Pierre Bourdieu – Politik, Bildung und Sprache, in: Die verborgenen Mechanismen der Macht

Was »Distinktion« ist, was »Unterschied« ist, läßt sich, so meine Ansicht, immer nur relativ sagen, in Beziehung zu anderem. Im Grunde heißt »distinguiert« sein: »nicht populär« sein – und sonst nichts. Per Definition sind die unteren Klassen nicht distinguiert; sobald sie etwas ihr eigen nennen, verliert es auch schon diesen Charakter. Die herrschende Kultur zeichnet sich immer durch einen Abstand aus. Nehmen wir ein einfaches Beispiel: Skifahren war früher ein eher aristokratisches Vergnügen. Kaum war es populär geworden, kam Skifahren außerhalb der eingefahrenen Pisten auf. Kultur, das ist im Grunde auch immer etwas »außerhalb der Piste«. Kaum bevölkern die breiten Massen die Meeresstrände, flieht die Bourgeoisie aufs Land. Das ist ein simpler Mechanismus, aber er ist wichtig, will man verstehen, warum der Begriff der »populären« oder Volkskunst ein Widerspruch in sich ist. Damit ist keineswegs behauptet, daß die unteren Klassen nichts hätten. Sie haben etwas und sie sind etwas, sie haben ihren Geschmack und ihre Vorlieben – nur läßt sich das häufig nicht zum Ausdruck bringen, und wenn doch einmal, dann wird es sofort objektiv entwertet. Auf dem Bildungsmarkt springt das ins Auge.

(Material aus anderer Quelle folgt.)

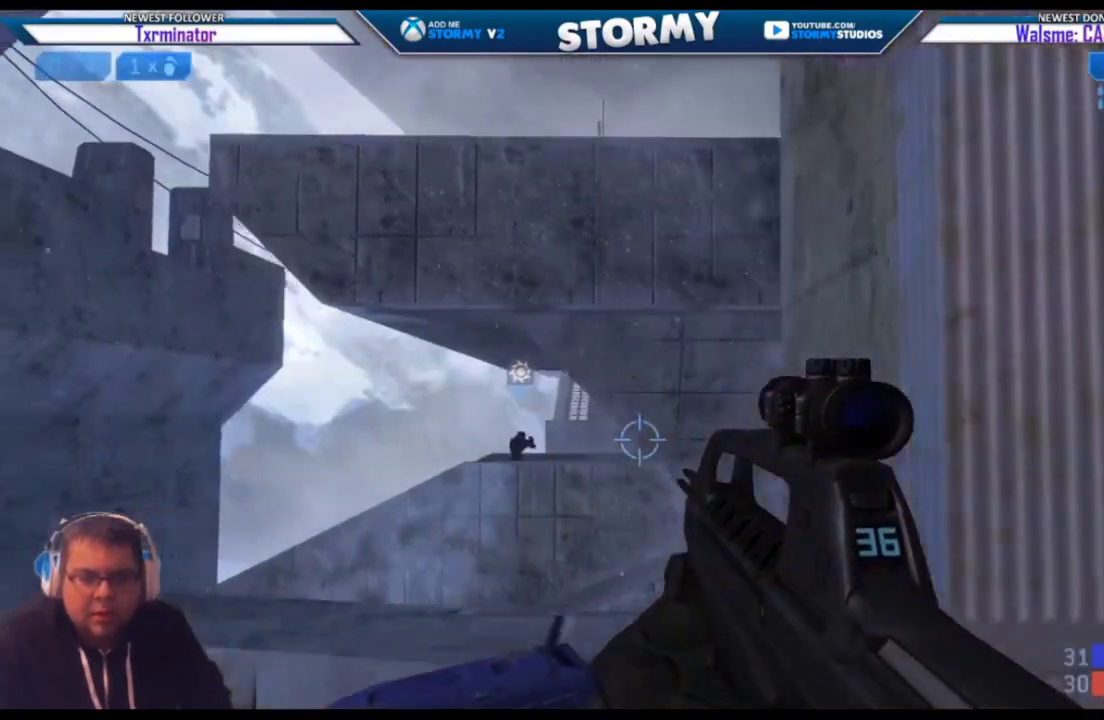
{"buttons": [], "left_stick": "left", "right_stick": "up-right", "events": [[483, "right_stick", "up-right"]]}
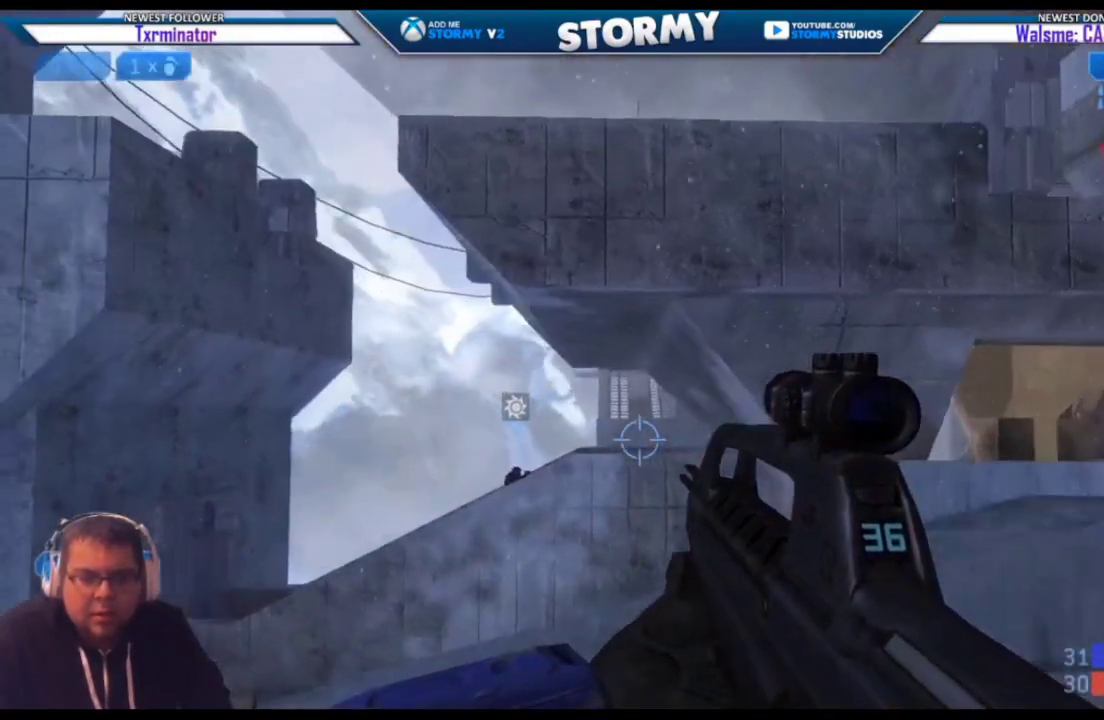
{"buttons": [], "left_stick": "left", "right_stick": "center", "events": [[333, "right_stick", "center"]]}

Sobald die Vertreter der unteren Klassen dort ihre Sprache anbieten, bekommen sie schlechte Noten; da fehlt ihnen die richtige Aussprache, die richtige Syntax usw.
(Pierre Bourdieu – Die feinen Unterschiede, in: Die verborgenen Mechanismen der Macht)

Der [soziale] Raum, das sind hier die Spielregeln, denen sich jeder Spieler beugen muß. Vor sich haben die Spieler verschiedenfarbige Chips aufgestapelt, Ausbeute der vorangegangenen Runden. Die unterschiedlich gefärbten Chips stellen unterschiedliche Arten von Kapital dar: Es gibt Spieler mit viel ökonomischem Kapital, wenig kulturellem und wenig sozialem Kapital. Die sind in meinem Raumschema rechts angesiedelt, auf der herrschenden, ökonomisch herrschenden Seite. Am anderen Ende sitzen welche mit einem hohen Stapel kulturellem Kapital, einem kleinen oder mittleren Stapel ökonomischem Kapital und geringem sozialen Kapital: das sind die Intellektuellen. Und jeder spielt entsprechend der Höhe seiner Chips. Wer einen großen Stapel hat, kann bluffen, kann gewagter spielen, risikoreicher. Mit anderen Worten: Die Spielsituation ändert sich fortwährend, aber das Spiel bleibt bestehen, wie auch die Spielregeln. Die Frage ist nun: Gibt es Leute, die daran Interesse haben, den Tisch umzuwerfen und damit dem Spiel ein Ende zu machen? Das kommt wohl sehr selten vor. Ich frage mich, ob das überhaupt jemals der Fall war. Was stattfindet, das sind Auseinandersetzungen darum, ob ein Chip »ökonomisches Kapital« wirklich drei Chips »kulturelles Kapital« wert ist.
In meinen Augen sind viele Revolutionen ausschließlich Revolutionen innerhalb der herrschenden Klasse, d.h. in jenen Kreisen, die Chips besitzen und die auch mal auf die Barrikaden steigen, damit ihre Chips an Wert gewinnen.
(Pierre Bourdieu – Die feinen Unterschiede, in: Die verborgenen Mechanismen der Macht)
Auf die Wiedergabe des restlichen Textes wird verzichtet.